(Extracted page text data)
──────────────────────────────

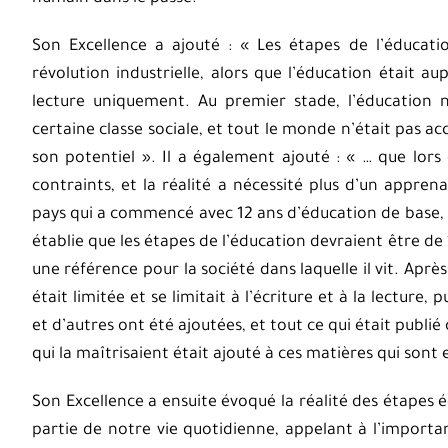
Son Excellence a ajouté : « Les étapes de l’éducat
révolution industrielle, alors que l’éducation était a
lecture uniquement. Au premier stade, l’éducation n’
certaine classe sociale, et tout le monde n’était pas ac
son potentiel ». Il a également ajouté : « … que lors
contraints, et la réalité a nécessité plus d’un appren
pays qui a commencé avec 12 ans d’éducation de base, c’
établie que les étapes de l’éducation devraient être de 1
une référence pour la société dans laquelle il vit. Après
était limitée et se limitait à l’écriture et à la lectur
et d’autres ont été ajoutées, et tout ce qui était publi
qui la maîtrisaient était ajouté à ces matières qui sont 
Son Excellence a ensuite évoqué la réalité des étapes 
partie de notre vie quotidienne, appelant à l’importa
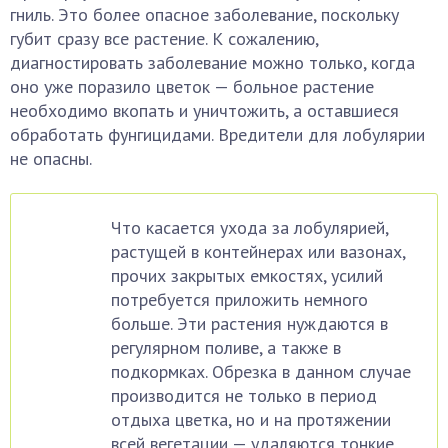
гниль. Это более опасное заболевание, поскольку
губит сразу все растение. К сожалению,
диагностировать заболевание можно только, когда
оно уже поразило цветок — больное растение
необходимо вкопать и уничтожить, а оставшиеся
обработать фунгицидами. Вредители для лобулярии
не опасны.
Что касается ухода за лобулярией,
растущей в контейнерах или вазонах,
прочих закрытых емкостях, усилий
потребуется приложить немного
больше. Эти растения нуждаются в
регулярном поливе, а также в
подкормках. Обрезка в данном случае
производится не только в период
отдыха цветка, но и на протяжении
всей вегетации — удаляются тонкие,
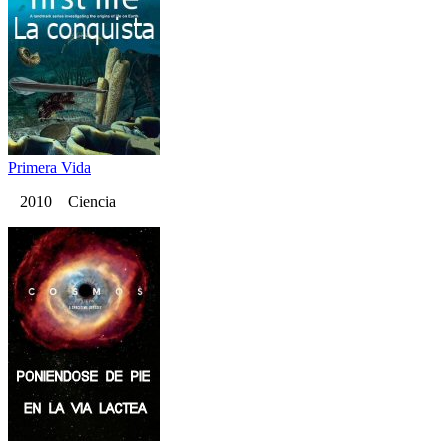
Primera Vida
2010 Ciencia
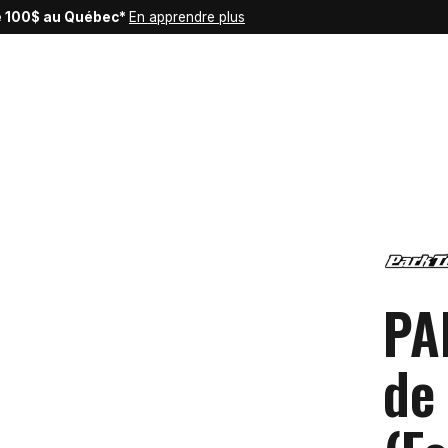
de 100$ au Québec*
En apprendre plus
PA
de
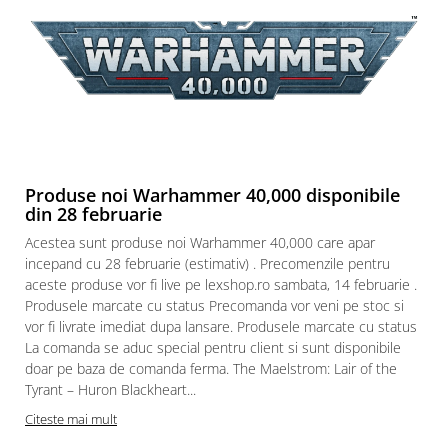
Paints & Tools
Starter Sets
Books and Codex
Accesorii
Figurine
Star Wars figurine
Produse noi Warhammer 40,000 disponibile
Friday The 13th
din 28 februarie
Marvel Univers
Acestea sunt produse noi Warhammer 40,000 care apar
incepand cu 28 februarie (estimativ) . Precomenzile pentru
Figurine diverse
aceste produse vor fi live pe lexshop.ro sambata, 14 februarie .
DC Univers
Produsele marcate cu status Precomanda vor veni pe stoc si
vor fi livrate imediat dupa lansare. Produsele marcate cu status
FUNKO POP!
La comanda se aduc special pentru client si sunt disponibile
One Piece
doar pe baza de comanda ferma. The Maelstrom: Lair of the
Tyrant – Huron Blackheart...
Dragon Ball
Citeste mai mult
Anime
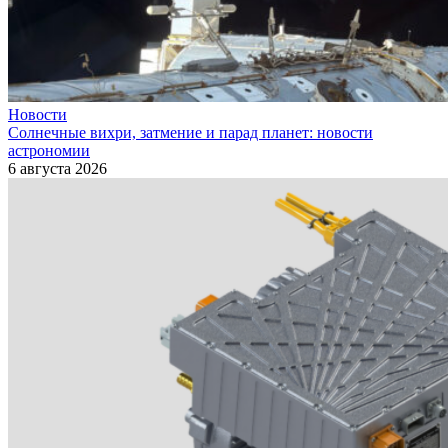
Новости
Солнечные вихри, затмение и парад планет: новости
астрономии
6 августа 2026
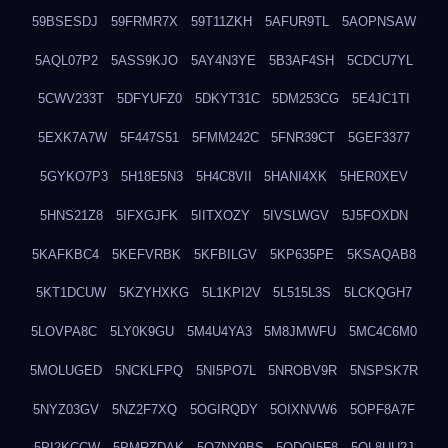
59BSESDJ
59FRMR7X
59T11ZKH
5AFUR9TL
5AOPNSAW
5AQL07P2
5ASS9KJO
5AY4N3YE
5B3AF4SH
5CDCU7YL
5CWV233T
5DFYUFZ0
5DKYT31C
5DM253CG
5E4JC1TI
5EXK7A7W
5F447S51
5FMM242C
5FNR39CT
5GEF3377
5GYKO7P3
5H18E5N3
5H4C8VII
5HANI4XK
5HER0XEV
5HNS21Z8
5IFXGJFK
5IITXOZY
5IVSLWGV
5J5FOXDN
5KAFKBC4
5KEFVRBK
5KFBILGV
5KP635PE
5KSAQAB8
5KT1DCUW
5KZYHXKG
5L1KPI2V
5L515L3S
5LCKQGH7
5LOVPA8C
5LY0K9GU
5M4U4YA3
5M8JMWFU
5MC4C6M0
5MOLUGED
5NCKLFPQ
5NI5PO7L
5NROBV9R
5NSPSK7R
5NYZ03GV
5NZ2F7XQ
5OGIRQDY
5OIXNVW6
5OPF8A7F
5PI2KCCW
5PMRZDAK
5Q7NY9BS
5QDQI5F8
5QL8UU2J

──────────────────────────────

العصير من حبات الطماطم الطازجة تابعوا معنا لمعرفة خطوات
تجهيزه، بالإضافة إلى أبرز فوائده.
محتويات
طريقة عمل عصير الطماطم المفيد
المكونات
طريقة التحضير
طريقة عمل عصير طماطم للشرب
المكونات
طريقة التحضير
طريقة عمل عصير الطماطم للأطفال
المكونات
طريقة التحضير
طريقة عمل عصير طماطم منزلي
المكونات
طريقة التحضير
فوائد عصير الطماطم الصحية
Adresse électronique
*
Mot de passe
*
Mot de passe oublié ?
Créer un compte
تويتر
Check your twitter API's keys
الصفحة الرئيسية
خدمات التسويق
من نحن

──────────────────────────────

**WHAT IS BEING ASKED:** Can you rewrite the lines starting with the line that contains "Son Excellence a ajouté" and going on through the line that contains "une référence pour", putting "déclaré" wherever "ajouté" appears and leaving everything else unchanged?

**RESPONSE TO THIS EXERCISE:**
Son Excellence a déclaré : « Les étapes de l’éducat
révolution industrielle, alors que l’éducation était a
lecture uniquement. Au premier stade, l’éducation n’
certaine classe sociale, et tout le monde n’était pas ac
son potentiel ». Il a également déclaré : « … que lors
contraints, et la réalité a nécessité plus d’un appren
pays qui a commencé avec 12 ans d’éducation de base, c’
établie que les étapes de l’éducation devraient être de 1
une référence pour la société dans laquelle il vit. Après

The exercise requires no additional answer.